Thanks so much for the advice! I am absolutely putting my foot down. I have had it. I have tried for a year now to be ultra nice and side with my SD on everything. It is obvious to me now that no matter what I do, I am going to be the bad guy. So from now on things are being done my way. I am going to kindly ask my fiance to immediately shut down any discussion from her regarding me controlling. I refuse to have my home ruled by a almost 9 year old. This is ridiculous. I am not longer emotionally attaching myself to whether or not she "likes" me. I am going to definitely insist that my fiance makes it clear that he will not listen for one second to her critiquing me. I think next week I am going to require a sit down with the two of them and explain that I am an adult in the house and therefore my word goes. Period. And I am going to insist that my fiance backs me up. I am tired of hearing the "so I don't get a choice in anything" whine from her. No you are EIGHT. You do not. Ridiculous. I understand that since my fiance only sees her once a week he wants her to enjoy the time, but he is turning her into a monster. And I am not dealing with that crap. Thanks for the support!!!

kmigs26's picture

How do I emotionally separate myself and not feel personally attacked and wounded from my SDs manipulative behavior regarding me...and what she says to her father to that end? Shes not even 9...why do I get so upset? And, also, how do I deal with the jealousy of the simple fact that my fiance has a child? I find it really really hard to understand why he even wants her around. (I know on a logical level...he's her father.) But I just find her to be irritating as all hell and an extra burden to me. Especially since she is manipulating the crap out of her father and apparently struggling for power with me. Who knew that 8 year olds even did that...spoiled.

kmigs26's picture

I have never voiced to her that she isn't allowed to choose. It's never come up before. She knows that I'm choosing colors for the rest of the house. Not out of control but because my fiancé wants me to. He doesn't trust his own design technique. I am irritated bc she told her father an outright lie. Li never told her she couldn't paint the room. I am realizing lately that I'm not going to allow it because she changes her mind every two seconds anyway. First she wanted blue. Then yellow. Then hot pink. Now back to blue. So I'm painting the room a neutral color that makes sense and will make sense in the future. I didn't get to pick my room out at 8. 8 year olds don't have the capacity to see the consequence of their decision in the future. That I know for sure because I work with kids all day every day. I am also not going to pain the room multiple times for no reason. Money is tight. So I'm not going and buying paint to then buy it again in a year. It's unreasonable for my fiancé to paint the same room twice in such a short period of time. So the decision has been made. My fiance is 100% on board.
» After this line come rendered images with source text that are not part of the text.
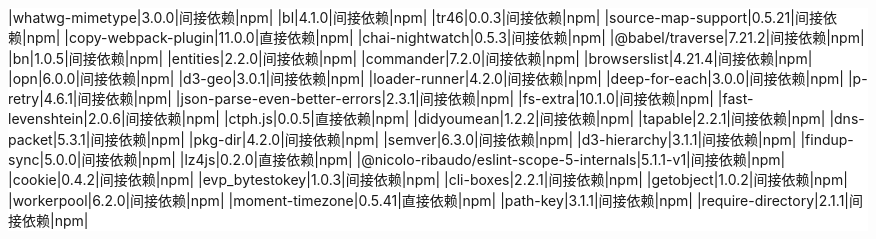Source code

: |whatwg-mimetype|3.0.0|间接依赖|npm|
|bl|4.1.0|间接依赖|npm|
|tr46|0.0.3|间接依赖|npm|
|source-map-support|0.5.21|间接依赖|npm|
|copy-webpack-plugin|11.0.0|直接依赖|npm|
|chai-nightwatch|0.5.3|间接依赖|npm|
|@babel/traverse|7.21.2|间接依赖|npm|
|bn|1.0.5|间接依赖|npm|
|entities|2.2.0|间接依赖|npm|
|commander|7.2.0|间接依赖|npm|
|browserslist|4.21.4|间接依赖|npm|
|opn|6.0.0|间接依赖|npm|
|d3-geo|3.0.1|间接依赖|npm|
|loader-runner|4.2.0|间接依赖|npm|
|deep-for-each|3.0.0|间接依赖|npm|
|p-retry|4.6.1|间接依赖|npm|
|json-parse-even-better-errors|2.3.1|间接依赖|npm|
|fs-extra|10.1.0|间接依赖|npm|
|fast-levenshtein|2.0.6|间接依赖|npm|
|ctph.js|0.0.5|直接依赖|npm|
|didyoumean|1.2.2|间接依赖|npm|
|tapable|2.2.1|间接依赖|npm|
|dns-packet|5.3.1|间接依赖|npm|
|pkg-dir|4.2.0|间接依赖|npm|
|semver|6.3.0|间接依赖|npm|
|d3-hierarchy|3.1.1|间接依赖|npm|
|findup-sync|5.0.0|间接依赖|npm|
|lz4js|0.2.0|直接依赖|npm|
|@nicolo-ribaudo/eslint-scope-5-internals|5.1.1-v1|间接依赖|npm|
|cookie|0.4.2|间接依赖|npm|
|evp_bytestokey|1.0.3|间接依赖|npm|
|cli-boxes|2.2.1|间接依赖|npm|
|getobject|1.0.2|间接依赖|npm|
|workerpool|6.2.0|间接依赖|npm|
|moment-timezone|0.5.41|直接依赖|npm|
|path-key|3.1.1|间接依赖|npm|
|require-directory|2.1.1|间接依赖|npm|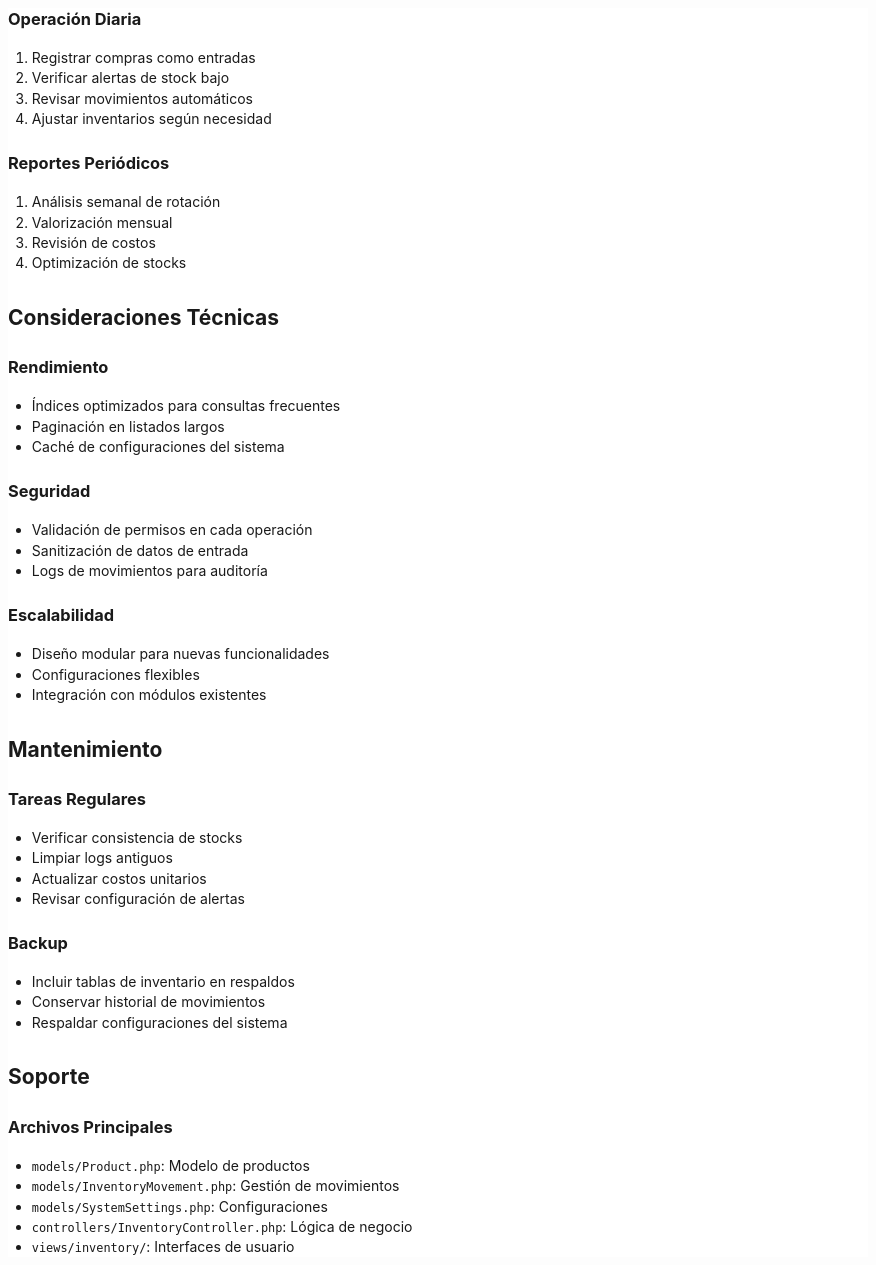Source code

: ### Operación Diaria
1. Registrar compras como entradas
2. Verificar alertas de stock bajo
3. Revisar movimientos automáticos
4. Ajustar inventarios según necesidad

### Reportes Periódicos
1. Análisis semanal de rotación
2. Valorización mensual
3. Revisión de costos
4. Optimización de stocks

## Consideraciones Técnicas

### Rendimiento
- Índices optimizados para consultas frecuentes
- Paginación en listados largos
- Caché de configuraciones del sistema

### Seguridad
- Validación de permisos en cada operación
- Sanitización de datos de entrada
- Logs de movimientos para auditoría

### Escalabilidad
- Diseño modular para nuevas funcionalidades
- Configuraciones flexibles
- Integración con módulos existentes

## Mantenimiento

### Tareas Regulares
- Verificar consistencia de stocks
- Limpiar logs antiguos
- Actualizar costos unitarios
- Revisar configuración de alertas

### Backup
- Incluir tablas de inventario en respaldos
- Conservar historial de movimientos
- Respaldar configuraciones del sistema

## Soporte

### Archivos Principales
- `models/Product.php`: Modelo de productos
- `models/InventoryMovement.php`: Gestión de movimientos
- `models/SystemSettings.php`: Configuraciones
- `controllers/InventoryController.php`: Lógica de negocio
- `views/inventory/`: Interfaces de usuario
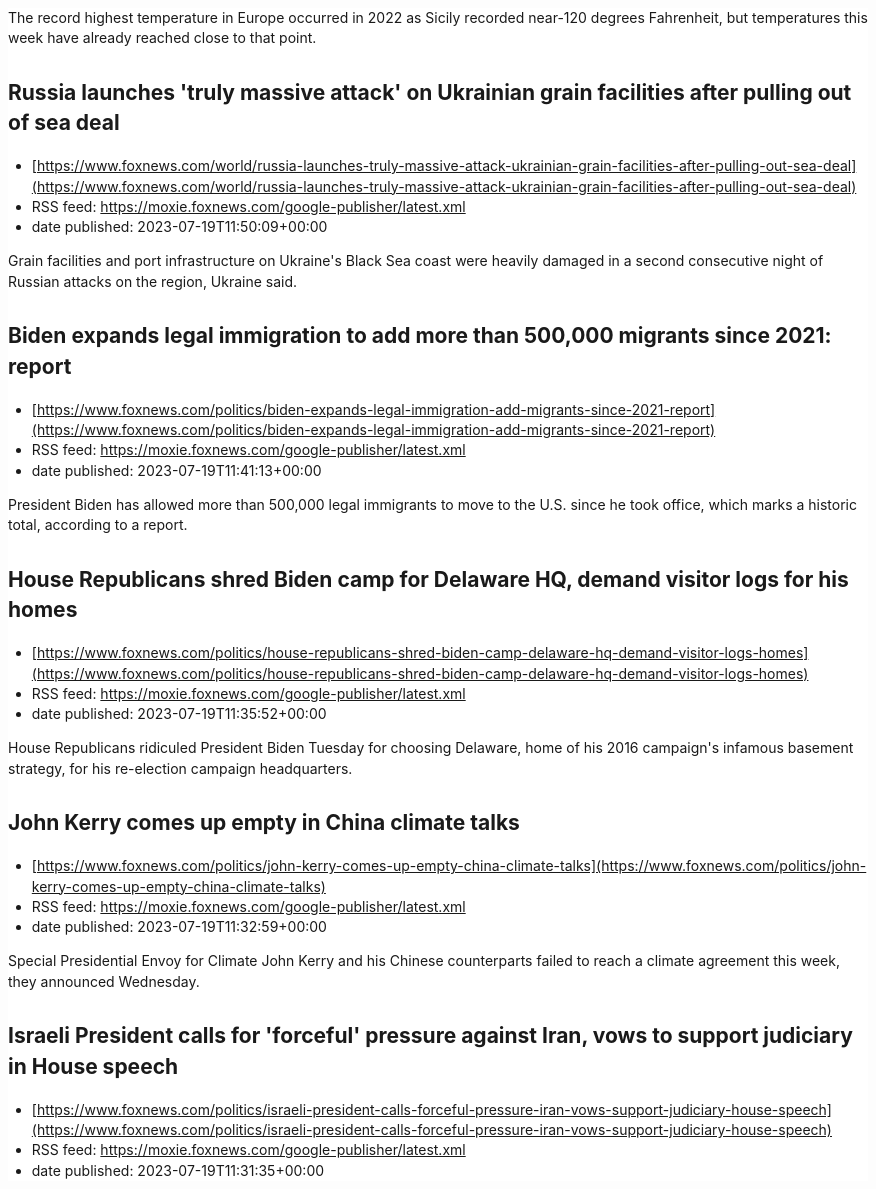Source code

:The record highest temperature in Europe occurred in 2022 as Sicily recorded near-120 degrees Fahrenheit, but temperatures this week have already reached close to that point.

## Russia launches 'truly massive attack' on Ukrainian grain facilities after pulling out of sea deal
 - [https://www.foxnews.com/world/russia-launches-truly-massive-attack-ukrainian-grain-facilities-after-pulling-out-sea-deal](https://www.foxnews.com/world/russia-launches-truly-massive-attack-ukrainian-grain-facilities-after-pulling-out-sea-deal)
 - RSS feed: https://moxie.foxnews.com/google-publisher/latest.xml
 - date published: 2023-07-19T11:50:09+00:00

Grain facilities and port infrastructure on Ukraine&apos;s Black Sea coast were heavily damaged in a second consecutive night of Russian attacks on the region, Ukraine said.

## Biden expands legal immigration to add more than 500,000 migrants since 2021: report
 - [https://www.foxnews.com/politics/biden-expands-legal-immigration-add-migrants-since-2021-report](https://www.foxnews.com/politics/biden-expands-legal-immigration-add-migrants-since-2021-report)
 - RSS feed: https://moxie.foxnews.com/google-publisher/latest.xml
 - date published: 2023-07-19T11:41:13+00:00

President Biden has allowed more than 500,000 legal immigrants to move to the U.S. since he took office, which marks a historic total, according to a report.

## House Republicans shred Biden camp for Delaware HQ, demand visitor logs for his homes
 - [https://www.foxnews.com/politics/house-republicans-shred-biden-camp-delaware-hq-demand-visitor-logs-homes](https://www.foxnews.com/politics/house-republicans-shred-biden-camp-delaware-hq-demand-visitor-logs-homes)
 - RSS feed: https://moxie.foxnews.com/google-publisher/latest.xml
 - date published: 2023-07-19T11:35:52+00:00

House Republicans ridiculed President Biden Tuesday for choosing Delaware, home of his 2016 campaign&apos;s infamous basement strategy, for his re-election campaign headquarters.

## John Kerry comes up empty in China climate talks
 - [https://www.foxnews.com/politics/john-kerry-comes-up-empty-china-climate-talks](https://www.foxnews.com/politics/john-kerry-comes-up-empty-china-climate-talks)
 - RSS feed: https://moxie.foxnews.com/google-publisher/latest.xml
 - date published: 2023-07-19T11:32:59+00:00

Special Presidential Envoy for Climate John Kerry and his Chinese counterparts failed to reach a climate agreement this week, they announced Wednesday.

## Israeli President calls for 'forceful' pressure against Iran, vows to support judiciary in House speech
 - [https://www.foxnews.com/politics/israeli-president-calls-forceful-pressure-iran-vows-support-judiciary-house-speech](https://www.foxnews.com/politics/israeli-president-calls-forceful-pressure-iran-vows-support-judiciary-house-speech)
 - RSS feed: https://moxie.foxnews.com/google-publisher/latest.xml
 - date published: 2023-07-19T11:31:35+00:00
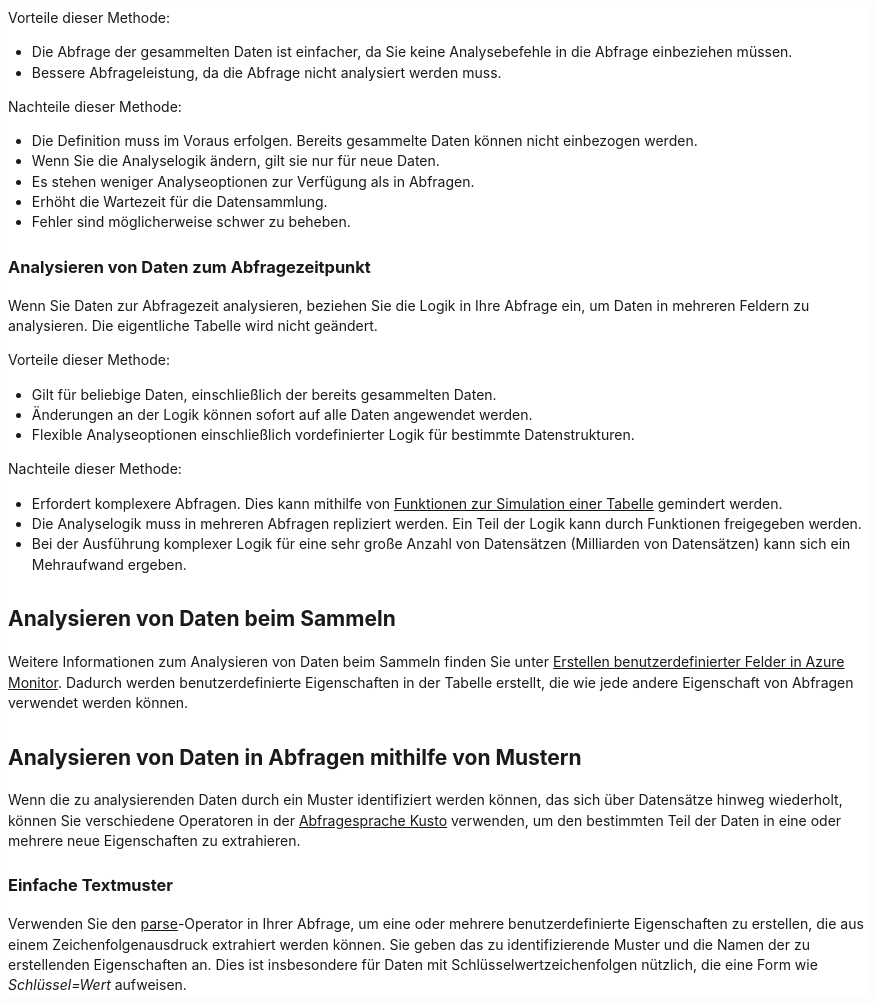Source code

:Vorteile dieser Methode:

- Die Abfrage der gesammelten Daten ist einfacher, da Sie keine Analysebefehle in die Abfrage einbeziehen müssen.
- Bessere Abfrageleistung, da die Abfrage nicht analysiert werden muss.
 
Nachteile dieser Methode:

- Die Definition muss im Voraus erfolgen. Bereits gesammelte Daten können nicht einbezogen werden.
- Wenn Sie die Analyselogik ändern, gilt sie nur für neue Daten.
- Es stehen weniger Analyseoptionen zur Verfügung als in Abfragen.
- Erhöht die Wartezeit für die Datensammlung.
- Fehler sind möglicherweise schwer zu beheben.


### <a name="parse-data-at-query-time"></a>Analysieren von Daten zum Abfragezeitpunkt
Wenn Sie Daten zur Abfragezeit analysieren, beziehen Sie die Logik in Ihre Abfrage ein, um Daten in mehreren Feldern zu analysieren. Die eigentliche Tabelle wird nicht geändert.

Vorteile dieser Methode:

- Gilt für beliebige Daten, einschließlich der bereits gesammelten Daten.
- Änderungen an der Logik können sofort auf alle Daten angewendet werden.
- Flexible Analyseoptionen einschließlich vordefinierter Logik für bestimmte Datenstrukturen.
 
Nachteile dieser Methode:

- Erfordert komplexere Abfragen. Dies kann mithilfe von [Funktionen zur Simulation einer Tabelle](#use-function-to-simulate-a-table) gemindert werden.
- Die Analyselogik muss in mehreren Abfragen repliziert werden. Ein Teil der Logik kann durch Funktionen freigegeben werden.
- Bei der Ausführung komplexer Logik für eine sehr große Anzahl von Datensätzen (Milliarden von Datensätzen) kann sich ein Mehraufwand ergeben.

## <a name="parse-data-as-its-collected"></a>Analysieren von Daten beim Sammeln
Weitere Informationen zum Analysieren von Daten beim Sammeln finden Sie unter [Erstellen benutzerdefinierter Felder in Azure Monitor](../platform/custom-fields.md). Dadurch werden benutzerdefinierte Eigenschaften in der Tabelle erstellt, die wie jede andere Eigenschaft von Abfragen verwendet werden können.

## <a name="parse-data-in-query-using-patterns"></a>Analysieren von Daten in Abfragen mithilfe von Mustern
Wenn die zu analysierenden Daten durch ein Muster identifiziert werden können, das sich über Datensätze hinweg wiederholt, können Sie verschiedene Operatoren in der [Abfragesprache Kusto](/azure/kusto/query/) verwenden, um den bestimmten Teil der Daten in eine oder mehrere neue Eigenschaften zu extrahieren.

### <a name="simple-text-patterns"></a>Einfache Textmuster

Verwenden Sie den [parse](/azure/kusto/query/parseoperator)-Operator in Ihrer Abfrage, um eine oder mehrere benutzerdefinierte Eigenschaften zu erstellen, die aus einem Zeichenfolgenausdruck extrahiert werden können. Sie geben das zu identifizierende Muster und die Namen der zu erstellenden Eigenschaften an. Dies ist insbesondere für Daten mit Schlüsselwertzeichenfolgen nützlich, die eine Form wie _Schlüssel=Wert_ aufweisen.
She can pick out things that aren't permanent.

kmigs26's picture

Also, I go out of my way for my SD. My fiancé has no doubt that I do. So he isn't confused. At all.

kmigs26's picture

My SD is agreeable at times. Other times she says the exact opposite of what her dad and I say. I think she gets that from her mom. If I thought that we could pick a decent color without a hissy fit and tears that I definitely would do that. I just don't think it's a possibility. Stuff that I can easily replace I have no problem with her having input on. I also think it's a good lesson for her bc she tends to demand control over her father. I think with my support he might be more prone to (for lack of a better term) grow a damn pair and stop acting like a child himself!